L’influence turque est réelle sur les lieux de culte de ses ressortissants

«En ce qui me concerne, je ne souhaite pas être sous les ordres de la Turquie», a dit avec force le secrétaire général du CFCM, l’Algérien Abdallah Zekri. Il est l’un de ceux qui se sont opposés au sein du conseil d’administration à l’installation d’Ogras.

Sa position ne fait pas dans le détail : «La question de sa capacité à faire fonctionner l’institution se pose, ce dont je doute fort. J’ai peur que le travail réalisé par le passé soit complètement anéanti par quelqu’un qui n’a pas la carrure ni le niveau intellectuel pour faire face aux défis qui nous attendent. Il faut, je pense, réfléchir à un plan ‘‘B’’ pour sauver le CFCM, il y va de l’intérêt des musulmans de France.» Il ajoute dans un courriel qu’il a adressé à El Watan : «Le CA du CFCM est souverain et libre de prendre les décisions qu’il souhaite.»

Même certains Turcs, cités par Libération, estiment qu’«il n’en a pas les compétences». «Je vais m’occuper du culte», annonce Ahmet Ogras à ceux qui avancent qu’il est un pion politique. «Sauf qu’il n’a jamais dirigé de lieu de culte», disent ses adversaires. Sur son appartenance à la Turquie, il réagit devant les journalistes : «On n’a pas reproché à Dalil Boubekeur ses liens avec l’Algérie, ou à d’autres leurs liens avec le Maroc.» Il reste cependant que l’influence turque est réelle sur les lieux de culte de ses ressortissants, bien plus que l’influence algérienne ou marocaine.

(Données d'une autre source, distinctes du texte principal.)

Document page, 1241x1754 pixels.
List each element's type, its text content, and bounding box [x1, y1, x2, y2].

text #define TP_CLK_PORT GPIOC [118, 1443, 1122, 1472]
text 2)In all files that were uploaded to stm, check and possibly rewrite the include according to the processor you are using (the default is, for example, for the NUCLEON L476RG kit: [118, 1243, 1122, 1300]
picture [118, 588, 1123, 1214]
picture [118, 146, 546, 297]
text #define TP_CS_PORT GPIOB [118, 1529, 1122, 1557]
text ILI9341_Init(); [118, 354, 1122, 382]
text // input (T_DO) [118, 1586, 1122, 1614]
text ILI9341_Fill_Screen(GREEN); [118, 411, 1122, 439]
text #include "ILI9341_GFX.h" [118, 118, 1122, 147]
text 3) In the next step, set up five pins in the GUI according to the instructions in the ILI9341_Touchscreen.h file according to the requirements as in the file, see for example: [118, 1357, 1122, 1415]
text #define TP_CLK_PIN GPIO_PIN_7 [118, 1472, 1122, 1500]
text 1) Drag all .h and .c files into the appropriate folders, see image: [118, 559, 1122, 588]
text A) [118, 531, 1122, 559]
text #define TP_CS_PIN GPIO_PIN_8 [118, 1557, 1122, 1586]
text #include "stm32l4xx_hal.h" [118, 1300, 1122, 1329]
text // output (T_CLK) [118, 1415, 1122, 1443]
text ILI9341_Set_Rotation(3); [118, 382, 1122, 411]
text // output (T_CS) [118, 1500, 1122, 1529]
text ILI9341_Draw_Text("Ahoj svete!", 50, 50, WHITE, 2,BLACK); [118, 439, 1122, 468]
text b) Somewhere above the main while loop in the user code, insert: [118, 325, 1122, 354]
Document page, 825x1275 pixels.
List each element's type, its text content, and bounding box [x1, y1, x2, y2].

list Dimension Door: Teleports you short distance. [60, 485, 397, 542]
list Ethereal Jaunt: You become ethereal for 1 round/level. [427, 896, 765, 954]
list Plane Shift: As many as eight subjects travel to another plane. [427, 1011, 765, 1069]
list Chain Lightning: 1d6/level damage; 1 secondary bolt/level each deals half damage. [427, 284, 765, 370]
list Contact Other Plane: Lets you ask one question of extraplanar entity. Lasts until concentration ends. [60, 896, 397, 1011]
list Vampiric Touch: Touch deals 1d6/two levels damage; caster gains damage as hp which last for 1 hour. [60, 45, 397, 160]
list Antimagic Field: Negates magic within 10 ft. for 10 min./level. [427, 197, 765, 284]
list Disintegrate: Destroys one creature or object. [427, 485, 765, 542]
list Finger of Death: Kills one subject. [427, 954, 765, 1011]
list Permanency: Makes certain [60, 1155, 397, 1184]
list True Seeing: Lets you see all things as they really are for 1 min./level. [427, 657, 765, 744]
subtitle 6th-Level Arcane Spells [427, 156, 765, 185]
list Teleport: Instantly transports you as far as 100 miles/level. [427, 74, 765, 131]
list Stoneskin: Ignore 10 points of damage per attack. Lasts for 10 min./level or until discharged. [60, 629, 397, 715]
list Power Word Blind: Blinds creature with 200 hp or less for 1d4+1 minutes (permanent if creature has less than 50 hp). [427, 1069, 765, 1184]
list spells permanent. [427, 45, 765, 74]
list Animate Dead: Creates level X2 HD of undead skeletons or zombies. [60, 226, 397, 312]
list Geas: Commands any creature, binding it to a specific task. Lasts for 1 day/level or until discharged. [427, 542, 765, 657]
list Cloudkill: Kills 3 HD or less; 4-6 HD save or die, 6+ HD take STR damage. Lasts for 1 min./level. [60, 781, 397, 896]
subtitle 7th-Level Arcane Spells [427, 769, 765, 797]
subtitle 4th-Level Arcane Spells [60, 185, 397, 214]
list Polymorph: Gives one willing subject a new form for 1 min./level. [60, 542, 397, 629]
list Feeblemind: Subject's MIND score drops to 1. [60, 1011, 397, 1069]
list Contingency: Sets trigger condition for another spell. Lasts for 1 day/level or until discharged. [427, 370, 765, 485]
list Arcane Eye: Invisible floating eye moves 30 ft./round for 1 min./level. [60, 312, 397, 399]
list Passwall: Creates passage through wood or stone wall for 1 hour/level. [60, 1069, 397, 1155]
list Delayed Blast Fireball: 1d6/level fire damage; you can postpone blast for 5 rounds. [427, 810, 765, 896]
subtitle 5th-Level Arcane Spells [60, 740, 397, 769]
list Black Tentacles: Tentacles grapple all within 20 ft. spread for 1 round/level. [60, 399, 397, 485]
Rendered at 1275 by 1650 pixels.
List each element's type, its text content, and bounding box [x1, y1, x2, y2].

Ceci avait été relevé en 2016 lors de l’enquête sénatoriale sur l’islam en France. Le journal L’Express insiste sur ce point : «Officiellement indépendant, le CCMTF, présidé par Ogras, est en fait un paravent du Ditib, l’Union turco-islamique des affaires religieuses. Rattaché au Premier ministre turc, le Ditib encadre l’islam officiel turc à l’étranger et est devenu, sous l’impulsion d’Erdogan, son bras politique. En France, 253 mosquées — soit les deux tiers des salles de prière turques sur le territoire — fonctionnent sous son autorité. Si l’accession d’Ahmet Ogras à la présidence du CFCM ne fait pas les frais de luttes internes, quelle sera la légitimité de ce représentant de l’islam ?»

L’hebdomadaire cite Samim Akgönül, historien à l’université de Strasbourg : «Sera-t-il le cheval de Troie d’un régime de plus en plus autoritaire ? S’il devient président du CFCM, Ankara considérera avoir son mot à dire sur l’islam de France et on peut s’attendre à des déclarations fracassantes d’Erdogan.»